The Fraser of Allander Institute
- Abbreviation: FAI
- Formation: 1975; 51 years ago
- Type: Research institute
- Location: Glasgow, Scotland;
- Director: Mairi Spowage
- Parent organization: University of Strathclyde
- Website: www.strath.ac.uk/fraser Official blog

= Fraser of Allander Institute =

British economics research institute

The Fraser of Allander Institute, abbreviated as FAI, is an independent research unit and part of the Department of Economics at the University of Strathclyde. It specialises in researching the Scottish economy.

== History ==
The Fraser of Allander Institute was formed by the University of Strathclyde in 1975. Its primary goal is to research the Scottish economy. It is based in Glasgow, Scotland.

From 2017, Deloitte announced that they would be acting as the main sponsor of the Fraser of Allander Institute Economic Commentary.

== Research overview ==
=== Allander series ===
The Allander series was produced by the FAI to study the economic future of Scotland. The series has had contributions from a number of notable economists. These have included Heather Joshi, Robert E. Wright and Nicholas Crafts. Other notable contributors include James Heckman and Paul Krugman, both winners of the Nobel prize in Economics, as well as William Baumol who was shortlisted for the Nobel prize in Economics.

The series has led to a number of publications, research papers, a lecture series and literature specialising in the regional context.
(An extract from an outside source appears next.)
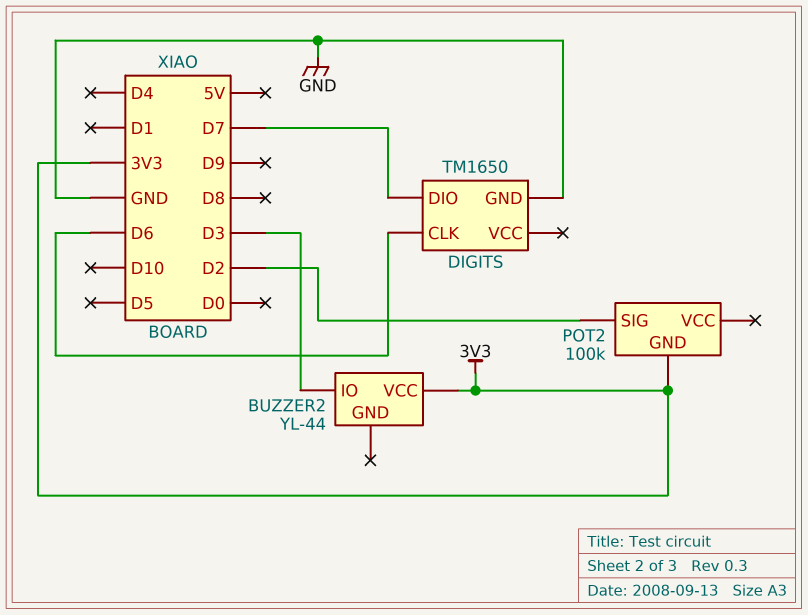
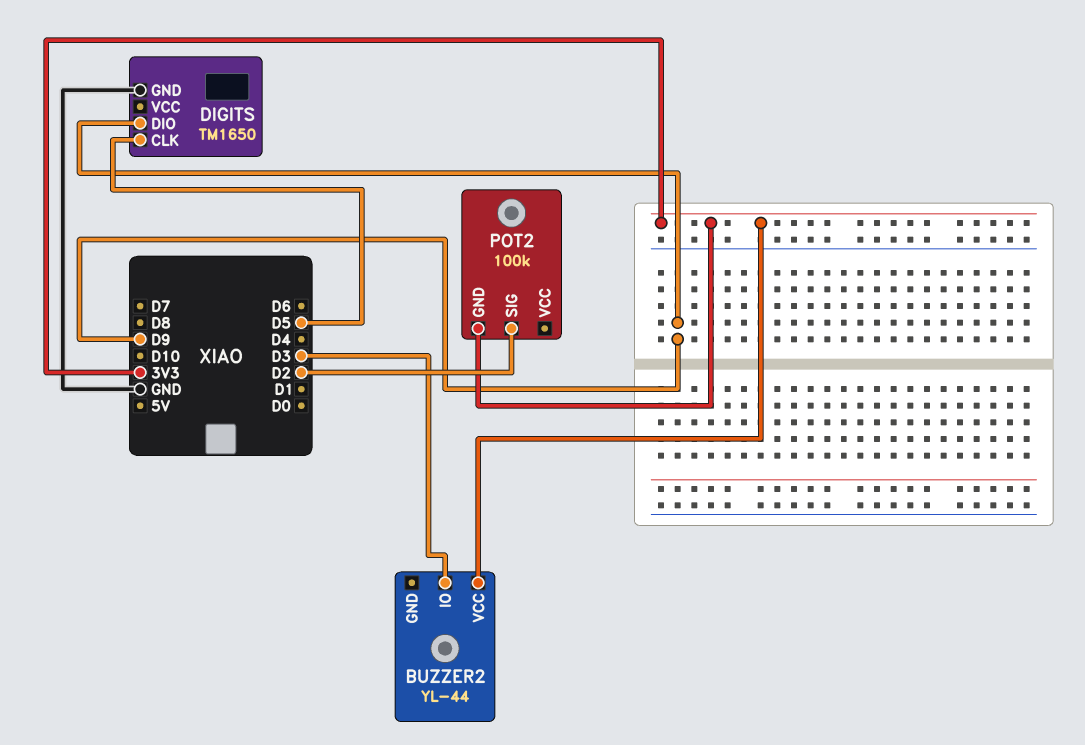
DIGITS pin CLK: D6 -> D5
DIGITS pin DIO: D7 -> D9

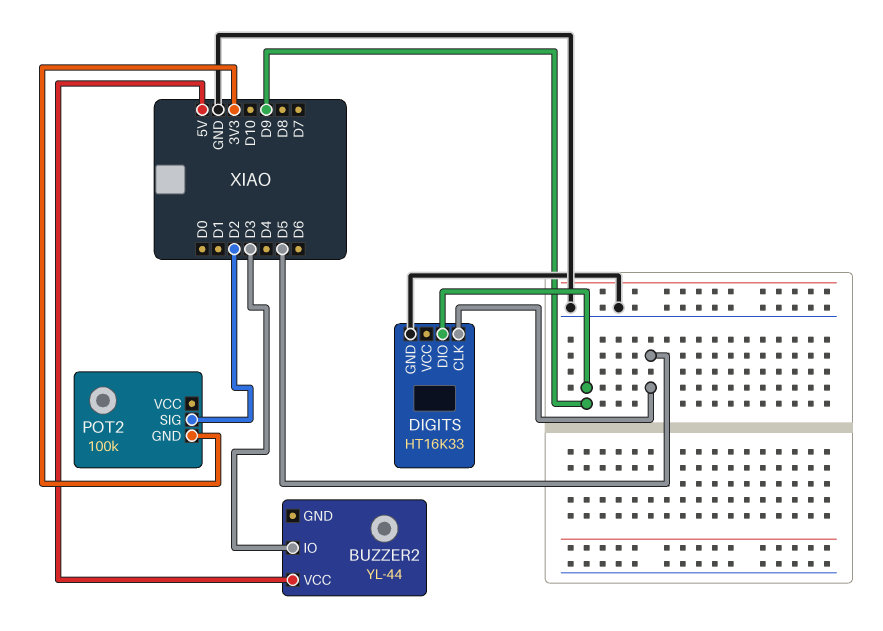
BUZZER2 pin VCC: 3V3 -> 5V
DIGITS: TM1650 -> HT16K33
The content from the series has contributed to building various economic models and strategies, including the Scottish government's economic strategy.

=== Notable outputs ===
In March 2018, the FAI released its economic commentary on the Scottish economy.

== Commissioned works ==

=== Specialist research ===
In 2014, the FAI produced a paper studying the links between constitutional change and inequality affected Scotland. It was published in the Oxford Review of Economic Policy.

Following the Brexit vote, the FAI carried out research into the potential effects of Brexit on different sectors within the Scottish economy. The study covered the various outcomes of Brexit and how it could affect Scotland. A bad outcome for Scotland could result in a reduction in GDP of £8 billion, jobs by 80,000 and wages an average of £2,000 per year. While the report showed that a Hard Brexit could lead to problems, it was stated that some sectors in Scotland would fare quite well, when compared to the rest of the UK. In August 2018, the FAI has published a survey of Scottish businesses on their preparations for Brexit. The survey found that 44% of the Scottish businesses had noted a negative impact since the referendum on European Union membership.
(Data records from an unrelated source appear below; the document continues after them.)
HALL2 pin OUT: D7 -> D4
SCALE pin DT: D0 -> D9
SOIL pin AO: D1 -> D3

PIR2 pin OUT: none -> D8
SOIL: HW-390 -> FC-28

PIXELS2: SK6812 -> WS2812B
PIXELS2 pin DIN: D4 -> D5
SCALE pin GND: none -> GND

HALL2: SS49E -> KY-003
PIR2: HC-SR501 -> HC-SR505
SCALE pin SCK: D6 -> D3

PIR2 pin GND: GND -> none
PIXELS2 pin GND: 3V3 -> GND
==== Consultancy projects ====
The FAI studied the economic impact of college graduates in Scotland. The research showed that colleges could generate £20 billion for the Scottish economy.

In March 2018, the FAI was commissioned to research the economic impact of the commercial property sector on the Scottish economy. According to the data the sector contributed £2.4 billion to the Scottish economy.

The FAI have also studied the economic impact of the pharmaceutical sector in Scotland.